At least one aspect of this debate is clear: The latter are proscribed by the United Nations Convention on Certain Conventional Weapons, put forth in 1983, which “seeks to prohibit or restrict the use of certain conventional weapons which are considered excessively injurious or whose effects are indiscriminate.” Ironically, a 2010 update, the Convention on Cluster Munitions, has been signed on to by more than 100 countries — but not the U.S. or Russia.
But can military weapons be neutral, considering their purpose, with “good” values to be ascribed to those of democracies and “bad” tags affixed to those of totalitarian armies? What’s the moral position (or positions) to be taken in coming to the aid of a country suffering what appears to be genocide-like aggression with killing devices to fight those using similar devices?
Coming at the issue of ESG in wartime from another angle, Russian Prime Minister Vladimir Putin has adopted a predictably cynical stance, arguing that the West’s advocacy for renewable energy is just another example of hypocrisy and general hostility to all things Russian.
In a recent “industry-specific” meeting with ministers from the country’s oil and gas sector, Putin said environmental concerns over fossil fuels have “been thrown on the scrap heap.” He claims that Europe’s admission of European dependency on Russian oil and natural gas is a confession of its own miscalculations and that continuing to source fossil fuel energy proves the error: “European countries are ready to abandon the so-called green agenda and resume their reliance on energy with a so-called high carbon footprint, which, until recently they wanted to shut down completely as out-of-date and dirty.
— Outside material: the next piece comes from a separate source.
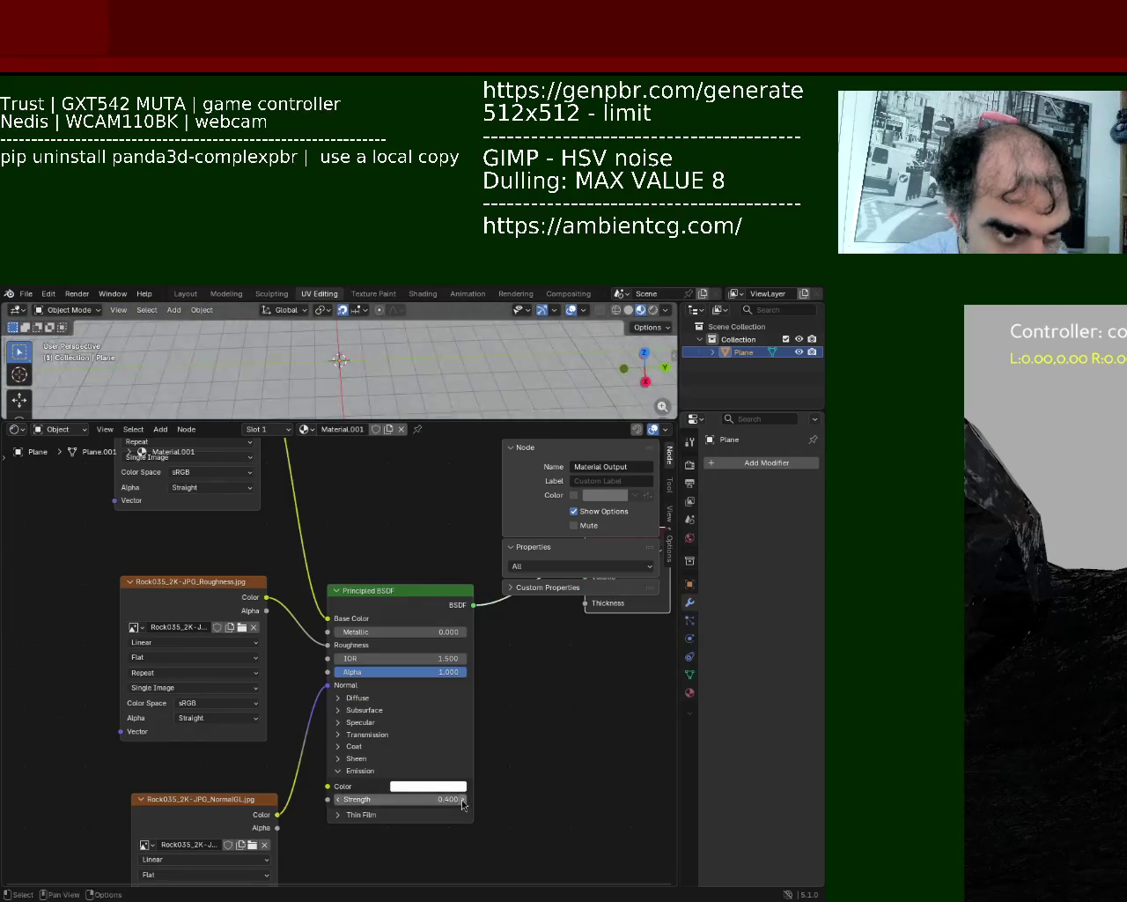
Step: Step the ground material's Emission Strength down from 0.4 to 0.100
click(339, 799)
click(339, 799)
Many political forces used environmental slogans in their election campaigns. Where is all of this now?”
Putin could have been referencing such headlines as “Biden and Ukraine: from climate champion to oil price panic,” in which the Financial Times reports on the administration’s “policy contortions” as it shifts focus 180 degrees from renewable energy policies to locating new sources of petro-energy to replace Russian supplies for its European allies.
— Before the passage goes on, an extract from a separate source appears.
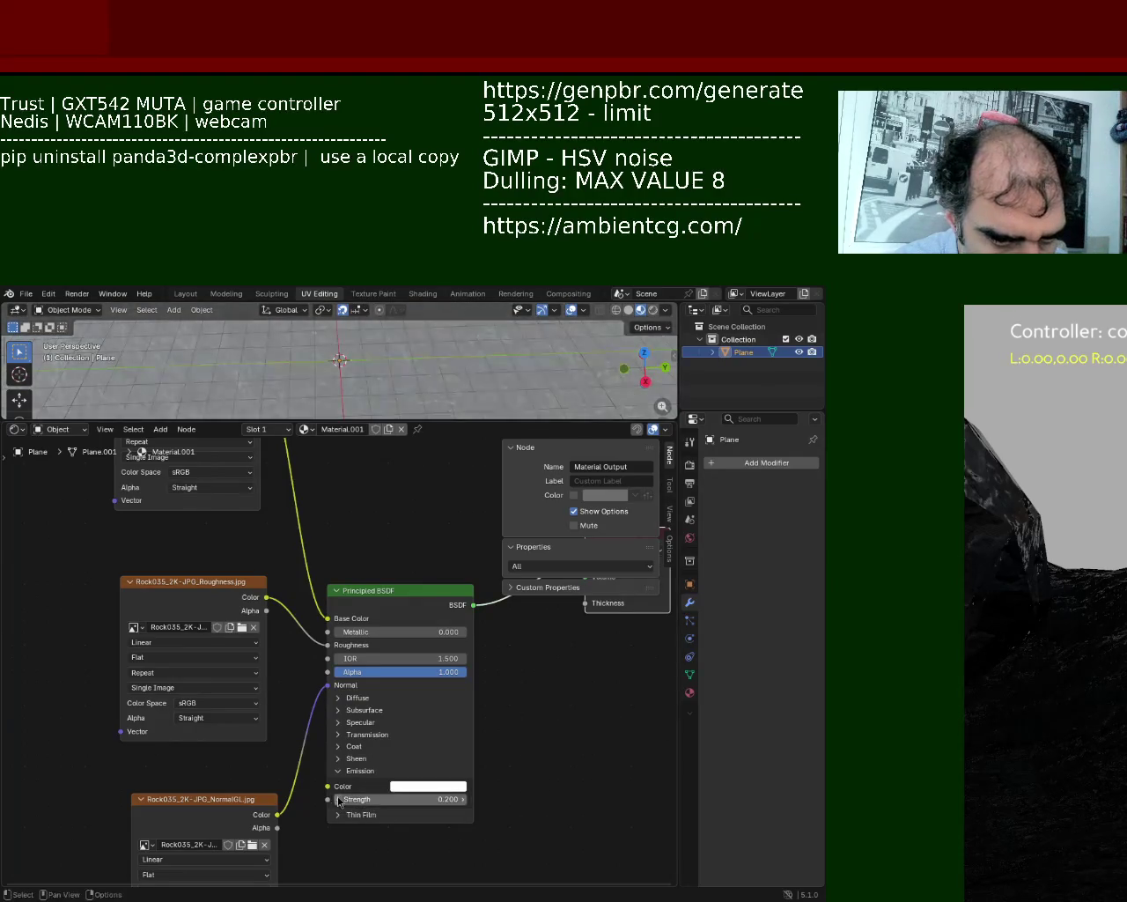
click(339, 799)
Murky definitions, conflicting purposes — ESG and sustainable investing have been there before and will be for some time. Still, directing funding toward values-driven investments, especially those with climate- and energy-related issues, is the prevailing conventional wisdom in the global finance sector and increasingly, among policymakers. Those clamoring for more support for renewables have ramped up their sense of urgency toward making faster progress on the transition to a clean energy economy. The ongoing war, with its global alarms about energy sourcing and security, is forcing the pace in finding solutions to some hard problems.